Vinyl siding first made its way into the home building marketplace in the 1960s. Back then, it offered an attractive alternative to aluminum siding, which was prone to dents and dings. Its low-maintenance qualities, and its availability in a variety of pre-finished colors made vinyl a popular choice for lower-end homes. But as the decades rolled on, and manufacturers started offering more style and color options, vinyl siding started to be used to clad all types of homes. Vinyl remains the most popular type of home siding today. According to the U.S. Census Bureau, about 33% of the new single-family homes constructed in 2011 were clad in vinyl, making it the number one exterior siding that year. Brick came in at second with 24%, and fiber cement, also known as hardie siding, edged up to 15%. What keeps vinyl siding so popular with homeowners? It requires little maintenance, is budget-friendly, and can fit in with any architectural style.

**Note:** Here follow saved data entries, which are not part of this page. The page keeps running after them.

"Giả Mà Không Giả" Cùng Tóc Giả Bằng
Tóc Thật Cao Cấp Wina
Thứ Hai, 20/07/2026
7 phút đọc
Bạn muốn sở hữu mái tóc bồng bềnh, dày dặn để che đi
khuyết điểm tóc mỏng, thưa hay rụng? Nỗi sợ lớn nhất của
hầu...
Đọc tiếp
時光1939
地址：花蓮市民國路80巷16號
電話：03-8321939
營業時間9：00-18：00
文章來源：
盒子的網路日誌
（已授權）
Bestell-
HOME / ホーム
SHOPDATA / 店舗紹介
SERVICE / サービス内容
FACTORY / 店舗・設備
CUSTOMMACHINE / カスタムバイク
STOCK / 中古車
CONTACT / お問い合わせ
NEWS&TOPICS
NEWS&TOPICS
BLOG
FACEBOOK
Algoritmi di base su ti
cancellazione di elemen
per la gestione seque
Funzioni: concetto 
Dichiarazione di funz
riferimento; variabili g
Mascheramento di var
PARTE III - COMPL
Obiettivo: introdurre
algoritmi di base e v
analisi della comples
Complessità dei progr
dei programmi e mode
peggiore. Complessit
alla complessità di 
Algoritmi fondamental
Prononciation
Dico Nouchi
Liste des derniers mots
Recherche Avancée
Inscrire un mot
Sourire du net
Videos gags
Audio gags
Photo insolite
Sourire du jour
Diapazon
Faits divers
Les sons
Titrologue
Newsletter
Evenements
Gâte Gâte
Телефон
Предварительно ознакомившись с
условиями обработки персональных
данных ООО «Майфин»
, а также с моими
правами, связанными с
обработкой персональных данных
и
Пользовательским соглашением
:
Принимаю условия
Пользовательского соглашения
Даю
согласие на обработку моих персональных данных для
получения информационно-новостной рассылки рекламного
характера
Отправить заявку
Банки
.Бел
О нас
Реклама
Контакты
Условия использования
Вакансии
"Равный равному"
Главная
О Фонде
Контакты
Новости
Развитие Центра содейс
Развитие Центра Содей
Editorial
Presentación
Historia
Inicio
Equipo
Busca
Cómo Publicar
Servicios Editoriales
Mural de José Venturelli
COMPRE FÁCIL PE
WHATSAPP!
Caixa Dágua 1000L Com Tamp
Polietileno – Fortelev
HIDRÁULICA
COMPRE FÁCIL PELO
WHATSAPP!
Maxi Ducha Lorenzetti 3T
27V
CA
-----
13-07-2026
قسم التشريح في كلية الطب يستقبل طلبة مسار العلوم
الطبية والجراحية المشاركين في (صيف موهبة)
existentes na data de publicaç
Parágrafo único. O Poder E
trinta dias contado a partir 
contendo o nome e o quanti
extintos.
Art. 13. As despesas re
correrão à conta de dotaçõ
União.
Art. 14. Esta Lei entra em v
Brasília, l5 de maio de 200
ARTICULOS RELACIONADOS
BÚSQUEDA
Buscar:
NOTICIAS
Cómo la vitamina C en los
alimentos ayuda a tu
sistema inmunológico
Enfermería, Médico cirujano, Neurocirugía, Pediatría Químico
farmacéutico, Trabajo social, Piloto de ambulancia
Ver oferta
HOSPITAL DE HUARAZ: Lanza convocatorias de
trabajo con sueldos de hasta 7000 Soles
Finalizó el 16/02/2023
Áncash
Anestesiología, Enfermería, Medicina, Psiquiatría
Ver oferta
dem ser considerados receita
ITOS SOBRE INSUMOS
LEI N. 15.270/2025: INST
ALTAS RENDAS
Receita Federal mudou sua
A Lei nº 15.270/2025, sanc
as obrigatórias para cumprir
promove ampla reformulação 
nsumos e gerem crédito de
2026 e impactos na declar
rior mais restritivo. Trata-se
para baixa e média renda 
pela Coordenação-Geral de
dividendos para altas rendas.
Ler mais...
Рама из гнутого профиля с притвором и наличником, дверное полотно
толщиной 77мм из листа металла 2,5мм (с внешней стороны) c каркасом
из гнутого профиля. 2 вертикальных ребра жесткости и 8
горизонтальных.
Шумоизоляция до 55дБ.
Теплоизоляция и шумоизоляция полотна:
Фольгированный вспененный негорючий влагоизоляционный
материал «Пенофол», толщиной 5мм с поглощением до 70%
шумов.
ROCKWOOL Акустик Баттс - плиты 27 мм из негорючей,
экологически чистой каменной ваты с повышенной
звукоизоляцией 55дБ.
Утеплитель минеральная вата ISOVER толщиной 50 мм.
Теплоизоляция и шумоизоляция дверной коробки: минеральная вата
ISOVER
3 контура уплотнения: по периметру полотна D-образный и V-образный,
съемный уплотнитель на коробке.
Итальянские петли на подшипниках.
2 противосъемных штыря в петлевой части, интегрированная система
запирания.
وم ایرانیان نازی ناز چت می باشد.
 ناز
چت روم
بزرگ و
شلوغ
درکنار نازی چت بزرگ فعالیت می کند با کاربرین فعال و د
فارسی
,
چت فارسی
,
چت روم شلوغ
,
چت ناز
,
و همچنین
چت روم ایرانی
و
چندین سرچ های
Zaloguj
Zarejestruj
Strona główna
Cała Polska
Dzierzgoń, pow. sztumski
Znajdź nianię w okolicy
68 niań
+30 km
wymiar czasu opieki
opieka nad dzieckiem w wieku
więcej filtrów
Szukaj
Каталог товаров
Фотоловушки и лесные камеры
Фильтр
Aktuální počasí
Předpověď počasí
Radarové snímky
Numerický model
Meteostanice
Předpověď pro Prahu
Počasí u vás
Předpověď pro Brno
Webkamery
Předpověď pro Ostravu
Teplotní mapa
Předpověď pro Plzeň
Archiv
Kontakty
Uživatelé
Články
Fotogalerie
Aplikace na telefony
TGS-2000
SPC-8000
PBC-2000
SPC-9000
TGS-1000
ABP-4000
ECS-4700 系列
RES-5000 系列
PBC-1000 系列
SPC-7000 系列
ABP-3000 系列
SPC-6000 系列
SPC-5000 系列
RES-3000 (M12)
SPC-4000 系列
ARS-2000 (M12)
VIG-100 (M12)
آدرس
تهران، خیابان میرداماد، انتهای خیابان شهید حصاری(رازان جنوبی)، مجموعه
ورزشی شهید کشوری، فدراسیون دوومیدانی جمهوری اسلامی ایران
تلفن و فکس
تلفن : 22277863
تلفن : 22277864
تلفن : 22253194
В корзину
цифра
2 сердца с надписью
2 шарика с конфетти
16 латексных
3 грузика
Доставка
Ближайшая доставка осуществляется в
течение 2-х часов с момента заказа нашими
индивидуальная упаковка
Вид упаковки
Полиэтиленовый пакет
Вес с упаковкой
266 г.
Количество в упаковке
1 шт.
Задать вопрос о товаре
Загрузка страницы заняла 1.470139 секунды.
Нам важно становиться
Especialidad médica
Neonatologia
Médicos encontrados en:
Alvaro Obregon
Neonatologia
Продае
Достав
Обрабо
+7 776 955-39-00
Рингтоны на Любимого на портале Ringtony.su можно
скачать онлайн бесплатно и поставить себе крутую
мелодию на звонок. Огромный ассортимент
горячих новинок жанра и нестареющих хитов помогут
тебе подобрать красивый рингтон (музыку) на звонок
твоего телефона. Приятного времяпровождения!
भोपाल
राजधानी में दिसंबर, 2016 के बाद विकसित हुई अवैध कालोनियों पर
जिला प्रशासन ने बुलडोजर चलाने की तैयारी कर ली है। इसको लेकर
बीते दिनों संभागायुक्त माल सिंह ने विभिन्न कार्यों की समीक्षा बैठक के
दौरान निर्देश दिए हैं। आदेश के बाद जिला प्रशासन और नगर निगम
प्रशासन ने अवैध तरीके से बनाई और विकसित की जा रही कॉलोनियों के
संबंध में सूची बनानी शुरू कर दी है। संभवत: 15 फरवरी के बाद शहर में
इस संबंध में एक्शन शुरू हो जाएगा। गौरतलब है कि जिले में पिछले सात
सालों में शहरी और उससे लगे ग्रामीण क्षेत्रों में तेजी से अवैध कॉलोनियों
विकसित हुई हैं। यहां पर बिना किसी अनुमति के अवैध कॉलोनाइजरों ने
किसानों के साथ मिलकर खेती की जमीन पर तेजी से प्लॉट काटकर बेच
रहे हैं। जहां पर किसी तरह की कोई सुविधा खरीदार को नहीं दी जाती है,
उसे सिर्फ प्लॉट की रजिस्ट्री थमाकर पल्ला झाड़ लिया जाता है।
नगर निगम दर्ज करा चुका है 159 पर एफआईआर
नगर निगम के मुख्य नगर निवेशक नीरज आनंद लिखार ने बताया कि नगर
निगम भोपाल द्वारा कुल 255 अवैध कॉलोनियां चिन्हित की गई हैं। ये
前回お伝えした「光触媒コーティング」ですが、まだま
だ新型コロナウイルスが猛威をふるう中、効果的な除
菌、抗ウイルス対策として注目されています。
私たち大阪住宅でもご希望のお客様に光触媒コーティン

Vinyl Siding Has Come a Long Way
At first, vinyl siding was prone to cracking and warping, but advances in the 1970s reengineered the product to make it weatherproof, insect-proof, fade-resistant and, under normal conditions, virtually indestructible. Some manufacturers offer vinyl siding that can resist wind speeds up 240 miles per hour. Of all types of home siding, vinyl has the cheapest installed cost, according to the Vinyl Siding Institute (VSI). This durability, low price point and new offerings in size and texture have further boosted its popularity. Today, vinyl siding comes in a range of colors and designs, some of which closely resemble wood grain. These are suitable not only for new construction, but also for replicating the look of vintage siding in renovations of older homes. Fiber cement siding offers many of the same advantages of vinyl. Known as hardie siding, after the Australian company that invented it (James Hardie, Inc.), fiber cement first became available in the mid-1980s and quickly gained a reputation for its realistic wood-like appearance, resistance to pests and extreme weather, and long-term durability.
A Low Maintenance Option
You don’t have to paint vinyl siding every few years (like you would with real wood siding), but vinyl does require some occasional maintenance. To clean mold or grime that might accumulate, VSI recommends applying a solution of 30 percent vinegar and 70 percent water with a long-handled scrub brush. You can also use a power washer, but be careful not to shoot water upwards behind the panels. Though vinyl siding has drain holes for water and allows air to circulate behind it, it’s never a good idea to get the wood of your home’s exterior wet. Vinyl siding will eventually fade, but usually only slightly. Adding a coat of a latex exterior paint, which flexes in keeping with the expansion and contraction of the siding, can keep the color vibrant.
Getting Quality Siding
The best way to ensure your siding is high quality and installed correctly is to find a reliable contractor with extensive experience in siding installations. A contractor’s expertise is crucial to a good siding job. Because vinyl expands and contracts, even the most expensive siding will buckle and warp if it’s not put on correctly. Experienced contractors take a number of steps to keep this from happening. Your contractor should be licensed, bonded, offer a written guarantee and be able to produce references. They should also have established relationships with the best siding manufacturers and their installers should be certified. A good contractor can advise you on which vinyl or fiber cement siding will offer the most durability and the least amount of fading. The warranty offered by the manufacturer is an excellent clue to how weather resistant a product is. A fifty year warranty is standard. Some products even come with a lifetime warranty that can be transferred to the next owner of your home.